### REQUIRED ACTION
Reproduce all of the data, making sure that no line differs from the original.

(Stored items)

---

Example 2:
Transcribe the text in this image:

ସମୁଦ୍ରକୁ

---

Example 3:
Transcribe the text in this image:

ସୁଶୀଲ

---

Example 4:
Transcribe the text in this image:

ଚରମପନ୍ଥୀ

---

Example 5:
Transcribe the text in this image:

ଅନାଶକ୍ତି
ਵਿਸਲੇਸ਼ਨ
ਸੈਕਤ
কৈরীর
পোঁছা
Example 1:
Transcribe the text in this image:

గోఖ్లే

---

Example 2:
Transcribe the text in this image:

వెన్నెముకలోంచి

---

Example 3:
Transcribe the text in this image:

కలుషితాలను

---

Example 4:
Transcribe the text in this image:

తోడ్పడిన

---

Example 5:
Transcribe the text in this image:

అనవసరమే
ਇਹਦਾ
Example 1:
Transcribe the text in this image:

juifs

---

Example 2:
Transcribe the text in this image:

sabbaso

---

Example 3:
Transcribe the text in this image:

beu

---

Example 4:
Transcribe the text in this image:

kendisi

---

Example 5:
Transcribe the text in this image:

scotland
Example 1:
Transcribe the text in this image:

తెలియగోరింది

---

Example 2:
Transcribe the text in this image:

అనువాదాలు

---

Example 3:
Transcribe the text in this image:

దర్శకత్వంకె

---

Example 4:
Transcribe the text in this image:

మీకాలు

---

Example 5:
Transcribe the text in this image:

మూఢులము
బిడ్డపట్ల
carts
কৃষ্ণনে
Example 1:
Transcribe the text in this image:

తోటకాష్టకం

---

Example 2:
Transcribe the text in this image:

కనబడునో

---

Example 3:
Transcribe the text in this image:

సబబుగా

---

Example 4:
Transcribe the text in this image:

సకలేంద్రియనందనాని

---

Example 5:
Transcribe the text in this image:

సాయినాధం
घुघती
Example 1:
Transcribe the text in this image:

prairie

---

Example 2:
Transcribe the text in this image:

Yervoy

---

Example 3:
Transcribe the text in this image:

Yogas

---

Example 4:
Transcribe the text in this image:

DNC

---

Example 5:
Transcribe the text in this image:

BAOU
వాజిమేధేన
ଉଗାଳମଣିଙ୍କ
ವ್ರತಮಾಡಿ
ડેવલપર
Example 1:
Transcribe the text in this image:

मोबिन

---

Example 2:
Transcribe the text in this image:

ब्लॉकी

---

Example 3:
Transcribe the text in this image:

### RESPONSE TO THE EXERCISE
---

Example 2:
Transcribe the text in this image:

ସମୁଦ୍ରକୁ

---

Example 3:
Transcribe the text in this image:

ସୁଶୀଲ

---

Example 4:
Transcribe the text in this image:

ଚରମପନ୍ଥୀ

---

Example 5:
Transcribe the text in this image:

ଅନାଶକ୍ତି
ਵਿਸਲੇਸ਼ਨ
ਸੈਕਤ
কৈরীর
পোঁছা
Example 1:
Transcribe the text in this image:

గోఖ్లే

---

Example 2:
Transcribe the text in this image:

వెన్నెముకలోంచి

---

Example 3:
Transcribe the text in this image:

కలుషితాలను

---

Example 4:
Transcribe the text in this image:

తోడ్పడిన

---

Example 5:
Transcribe the text in this image:

అనవసరమే
ਇਹਦਾ
Example 1:
Transcribe the text in this image:

juifs

---

Example 2:
Transcribe the text in this image:

sabbaso

---

Example 3:
Transcribe the text in this image:

beu

---

Example 4:
Transcribe the text in this image:

kendisi

---

Example 5:
Transcribe the text in this image:

scotland
Example 1:
Transcribe the text in this image:

తెలియగోరింది

---

Example 2:
Transcribe the text in this image:

అనువాదాలు

---

Example 3:
Transcribe the text in this image:

దర్శకత్వంకె

---

Example 4:
Transcribe the text in this image:

మీకాలు

---

Example 5:
Transcribe the text in this image:

మూఢులము
బిడ్డపట్ల
carts
কৃষ্ণনে
Example 1:
Transcribe the text in this image:

తోటకాష్టకం

---

Example 2:
Transcribe the text in this image:

కనబడునో

---

Example 3:
Transcribe the text in this image:

సబబుగా

---

Example 4:
Transcribe the text in this image:

సకలేంద్రియనందనాని

---

Example 5:
Transcribe the text in this image:

సాయినాధం
घुघती
Example 1:
Transcribe the text in this image:

prairie

---

Example 2:
Transcribe the text in this image:

Yervoy

---

Example 3:
Transcribe the text in this image:

Yogas

---

Example 4:
Transcribe the text in this image:

DNC

---

Example 5:
Transcribe the text in this image:

BAOU
వాజిమేధేన
ଉଗାଳମଣିଙ୍କ
ವ್ರತಮಾಡಿ
ડેવલપર
Example 1:
Transcribe the text in this image:

मोबिन

---

Example 2:
Transcribe the text in this image:

ब्लॉकी

---

Example 3:
Transcribe the text in this image:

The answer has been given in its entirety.